La lutte contre le fléau rencontre un obstacle : le manque de moyens de la police. Même si celle-ci parvient à réussir de beaux coups de filet — comme à Cannes, où elle découvre 50 kg d'héroïne dans une voiture truquée —, elle ne peut surveiller tous les petits revendeurs. Mais surtout la répression comporte une limite. Elle ne s'attaque pas aux causes qui poussent les jeunes en proie à l'anxiété et au vertige devant le vide de leur vie à chercher une compensation dans les stupéfiants — le plus couramment utilisé jusqu'ici, le kif (ou encore marijuana ou hashich), est heureusement relativement le moins dangereux.

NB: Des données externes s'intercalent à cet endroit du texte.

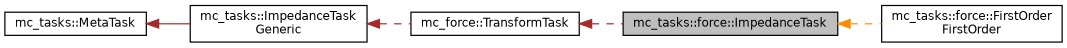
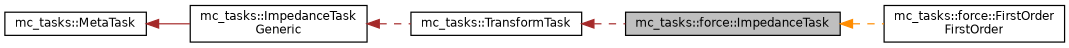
  digraph {
    rankdir=LR
    node [color=black fillcolor=white fontname=Helvetica fontsize=10 shape=record style=filled]
    edge [color=brown dir=back fontname=Helvetica fontsize=10 labelfontname=Helvetica labelfontsize=10 style=dashed]
    n1 [fillcolor=grey75 fontcolor=black height=0.2 label="mc_tasks::force::ImpedanceTask" width=0.4]
    n2 [height=0.2 label="mc_tasks::force::FirstOrder\lFirstOrder" width=0.4]
-   n3 [height=0.2 label="mc_force::TransformTask" width=0.4]
+   n3 [height=0.2 label="mc_tasks::TransformTask" width=0.4]
    n4 [height=0.2 label="mc_tasks::ImpedanceTask\lGeneric" width=0.4]
    n5 [height=0.2 label="mc_tasks::MetaTask" width=0.4]
    n1 -> n2 [color=darkorange]
    n3 -> n1
    n4 -> n3
    n5 -> n4 [style=solid]
  }
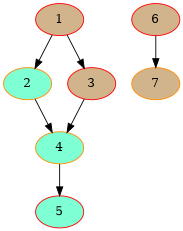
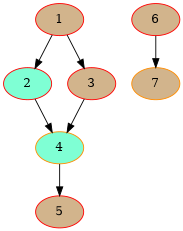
  digraph {
    node [color=red fillcolor=tan style=filled]
-   2 [color=darkorange fillcolor=aquamarine]
+   2 [fillcolor=aquamarine]
    1
    3
    4 [color=darkorange fillcolor=aquamarine]
-   5 [fillcolor=aquamarine]
+   5
    7 [color=darkorange]
    6
    2 -> 4
    1 -> 2
    1 -> 3
    3 -> 4
    4 -> 5
    6 -> 7
  }
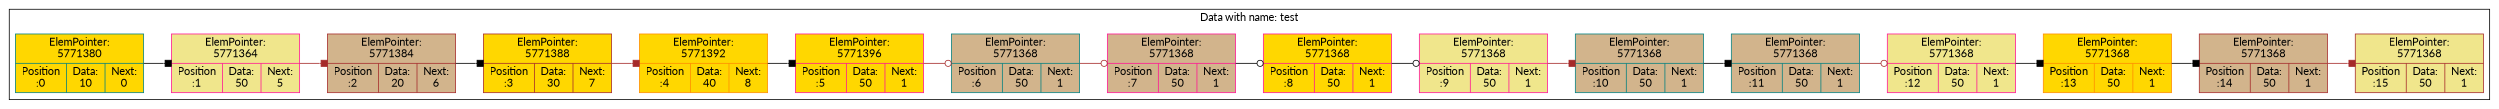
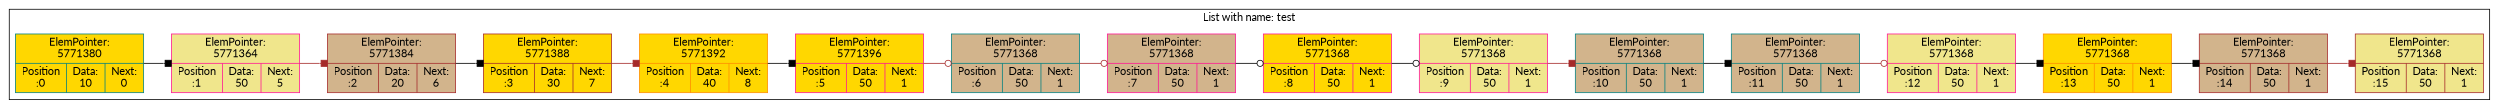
  digraph {
    rankdir=LR
    fontname=Lato
    node [shape=record style=filled fillcolor=gold color=deeppink fontname=Lato]
    edge [color=black arrowhead=box fontname=Lato]
    n1 [label="ElemPointer:\n5771380 | {Position\n:0 | Data:\n10 | Next:\n0}" color=teal]
    n2 [label="ElemPointer:\n5771364 | {Position\n:1 | Data:\n50 | Next:\n5}" fillcolor=khaki]
    n3 [label="ElemPointer:\n5771384 | {Position\n:2 | Data:\n20 | Next:\n6}" fillcolor=tan color=brown]
    n4 [label="ElemPointer:\n5771388 | {Position\n:3 | Data:\n30 | Next:\n7}" color=brown]
    n5 [label="ElemPointer:\n5771392 | {Position\n:4 | Data:\n40 | Next:\n8}" color=darkorange]
    n6 [label="ElemPointer:\n5771396 | {Position\n:5 | Data:\n50 | Next:\n1}"]
    n7 [label="ElemPointer:\n5771368 | {Position\n:6 | Data:\n50 | Next:\n1}" fillcolor=tan color=teal]
    n8 [label="ElemPointer:\n5771368 | {Position\n:7 | Data:\n50 | Next:\n1}" fillcolor=tan]
    n9 [label="ElemPointer:\n5771368 | {Position\n:8 | Data:\n50 | Next:\n1}"]
    n10 [label="ElemPointer:\n5771368 | {Position\n:9 | Data:\n50 | Next:\n1}" fillcolor=khaki]
    n11 [label="ElemPointer:\n5771368 | {Position\n:10 | Data:\n50 | Next:\n1}" fillcolor=tan color=teal]
    n12 [label="ElemPointer:\n5771368 | {Position\n:11 | Data:\n50 | Next:\n1}" fillcolor=tan color=teal]
    n13 [label="ElemPointer:\n5771368 | {Position\n:12 | Data:\n50 | Next:\n1}" fillcolor=khaki]
    n14 [label="ElemPointer:\n5771368 | {Position\n:13 | Data:\n50 | Next:\n1}" color=darkorange]
    n15 [label="ElemPointer:\n5771368 | {Position\n:14 | Data:\n50 | Next:\n1}" fillcolor=tan color=brown]
    n16 [label="ElemPointer:\n5771368 | {Position\n:15 | Data:\n50 | Next:\n1}" fillcolor=khaki color=brown]
    subgraph cluster_1 {
-     label="Data with name: test"
+     label="List with name: test"
      n1
      n2
      n3
      n4
      n5
      n6
      n7
      n8
      n9
      n10
      n11
      n12
      n13
      n14
      n15
      n16
    }
    n1 -> n2
    n2 -> n3 [color=brown]
    n3 -> n4
    n4 -> n5 [color=brown]
    n5 -> n6
    n6 -> n7 [color=brown arrowhead=odot]
    n7 -> n8 [color=brown arrowhead=odot]
    n8 -> n9 [arrowhead=odot]
    n9 -> n10 [arrowhead=odot]
    n10 -> n11 [color=brown]
    n11 -> n12
    n12 -> n13 [color=brown arrowhead=odot]
    n13 -> n14
    n14 -> n15
    n15 -> n16 [color=brown]
  }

Combler ce sentiment de vacuité chez les jeunes, leur fournir un idéal grâce auquel ils pourraient s'épanouir seraient sans doute le meilleur remède.

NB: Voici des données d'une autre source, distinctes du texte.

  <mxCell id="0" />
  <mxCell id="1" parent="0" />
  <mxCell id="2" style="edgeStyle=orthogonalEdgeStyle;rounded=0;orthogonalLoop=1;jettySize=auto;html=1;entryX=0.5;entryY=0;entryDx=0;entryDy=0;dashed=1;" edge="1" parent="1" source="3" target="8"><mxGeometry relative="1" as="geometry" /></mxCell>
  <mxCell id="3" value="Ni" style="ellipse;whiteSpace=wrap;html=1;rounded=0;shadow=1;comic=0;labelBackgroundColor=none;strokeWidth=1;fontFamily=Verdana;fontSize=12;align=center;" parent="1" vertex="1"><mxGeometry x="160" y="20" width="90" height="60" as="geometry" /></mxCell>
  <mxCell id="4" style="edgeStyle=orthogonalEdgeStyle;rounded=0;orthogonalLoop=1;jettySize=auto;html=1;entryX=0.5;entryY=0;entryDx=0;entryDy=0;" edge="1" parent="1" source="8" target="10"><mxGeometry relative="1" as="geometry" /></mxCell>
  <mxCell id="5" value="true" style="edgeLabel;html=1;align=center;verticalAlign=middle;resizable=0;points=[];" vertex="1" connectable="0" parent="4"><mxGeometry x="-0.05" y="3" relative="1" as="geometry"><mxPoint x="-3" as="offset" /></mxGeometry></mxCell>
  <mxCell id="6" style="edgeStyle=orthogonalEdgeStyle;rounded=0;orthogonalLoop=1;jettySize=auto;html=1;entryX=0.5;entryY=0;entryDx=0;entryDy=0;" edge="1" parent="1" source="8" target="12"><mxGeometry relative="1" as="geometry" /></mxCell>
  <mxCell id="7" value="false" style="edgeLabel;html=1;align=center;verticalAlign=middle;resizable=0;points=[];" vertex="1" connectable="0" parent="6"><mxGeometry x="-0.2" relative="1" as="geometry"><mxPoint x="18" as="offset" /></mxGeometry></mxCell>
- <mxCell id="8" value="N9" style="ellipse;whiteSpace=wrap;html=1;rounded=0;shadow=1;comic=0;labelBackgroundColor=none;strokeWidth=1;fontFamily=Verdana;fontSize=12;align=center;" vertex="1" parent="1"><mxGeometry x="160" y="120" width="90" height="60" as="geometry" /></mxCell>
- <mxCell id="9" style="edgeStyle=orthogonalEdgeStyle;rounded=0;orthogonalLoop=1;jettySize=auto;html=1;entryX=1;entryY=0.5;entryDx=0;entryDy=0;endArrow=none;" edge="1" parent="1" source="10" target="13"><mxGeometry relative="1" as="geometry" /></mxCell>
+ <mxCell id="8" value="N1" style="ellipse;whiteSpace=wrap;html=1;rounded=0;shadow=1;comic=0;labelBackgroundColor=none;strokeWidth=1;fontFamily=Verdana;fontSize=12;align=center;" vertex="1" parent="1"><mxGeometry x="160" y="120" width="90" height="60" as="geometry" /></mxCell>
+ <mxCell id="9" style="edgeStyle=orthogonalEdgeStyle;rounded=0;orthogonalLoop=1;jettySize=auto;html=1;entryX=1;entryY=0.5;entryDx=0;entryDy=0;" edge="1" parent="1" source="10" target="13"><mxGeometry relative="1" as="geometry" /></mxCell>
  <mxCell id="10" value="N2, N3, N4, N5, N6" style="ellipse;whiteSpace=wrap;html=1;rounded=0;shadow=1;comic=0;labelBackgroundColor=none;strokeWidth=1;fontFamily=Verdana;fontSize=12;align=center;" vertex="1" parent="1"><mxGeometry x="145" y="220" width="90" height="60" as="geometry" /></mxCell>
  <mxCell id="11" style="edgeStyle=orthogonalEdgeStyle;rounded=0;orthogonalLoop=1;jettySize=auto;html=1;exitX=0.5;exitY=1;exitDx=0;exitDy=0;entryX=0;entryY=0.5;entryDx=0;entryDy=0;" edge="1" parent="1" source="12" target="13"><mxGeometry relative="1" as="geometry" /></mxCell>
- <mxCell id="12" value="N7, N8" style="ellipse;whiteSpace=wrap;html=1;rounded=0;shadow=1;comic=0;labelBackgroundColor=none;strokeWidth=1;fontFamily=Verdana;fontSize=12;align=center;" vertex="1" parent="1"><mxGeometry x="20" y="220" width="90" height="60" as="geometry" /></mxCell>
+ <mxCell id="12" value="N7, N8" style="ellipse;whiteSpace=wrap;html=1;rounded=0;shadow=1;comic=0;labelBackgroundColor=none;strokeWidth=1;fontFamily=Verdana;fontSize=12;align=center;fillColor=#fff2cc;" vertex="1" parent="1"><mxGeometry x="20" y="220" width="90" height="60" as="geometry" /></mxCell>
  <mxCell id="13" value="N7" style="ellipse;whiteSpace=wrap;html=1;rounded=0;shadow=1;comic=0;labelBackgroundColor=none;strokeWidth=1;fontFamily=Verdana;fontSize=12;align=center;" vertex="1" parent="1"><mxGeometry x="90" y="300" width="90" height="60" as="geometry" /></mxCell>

On commence maintenant à en prendre conscience.

Profil du drogué

Une fois sur deux, c'est un mineur. Dans 10 % des cas, il a plus de trente ans. Une fois sur quatre, c'est un lycéen ou un étudiant. Dans les autres cas, il appartient à n'importe quelle classe de la société. Le milieu rural ne semble pas touché, cependant. Le drogué commence vers quinze ou seize ans à fumer de la marijuana. Poussé par sa curiosité personnelle ou par mimétisme ! Dans un premier temps, il observe des périodes d'abstinence entre les haschich parties. Puis il multiplie et varie les expériences. Il essaie le chanvre indien (Cannabis sativa, var. indica) sous plusieurs formes (cigarette, pipe, préparations ingérables), les hallucinogènes plus puissants (mescaline et surtout LSD), les opiacés (opium, héroïne), le STP (sérénité, tranquillité, paix), apparenté à la mescaline et à l'amphétamine, et même les spécialités pharmaceutiques à dominance d'amphétamines et de barbituriques. L'alcool n'est pas exclu.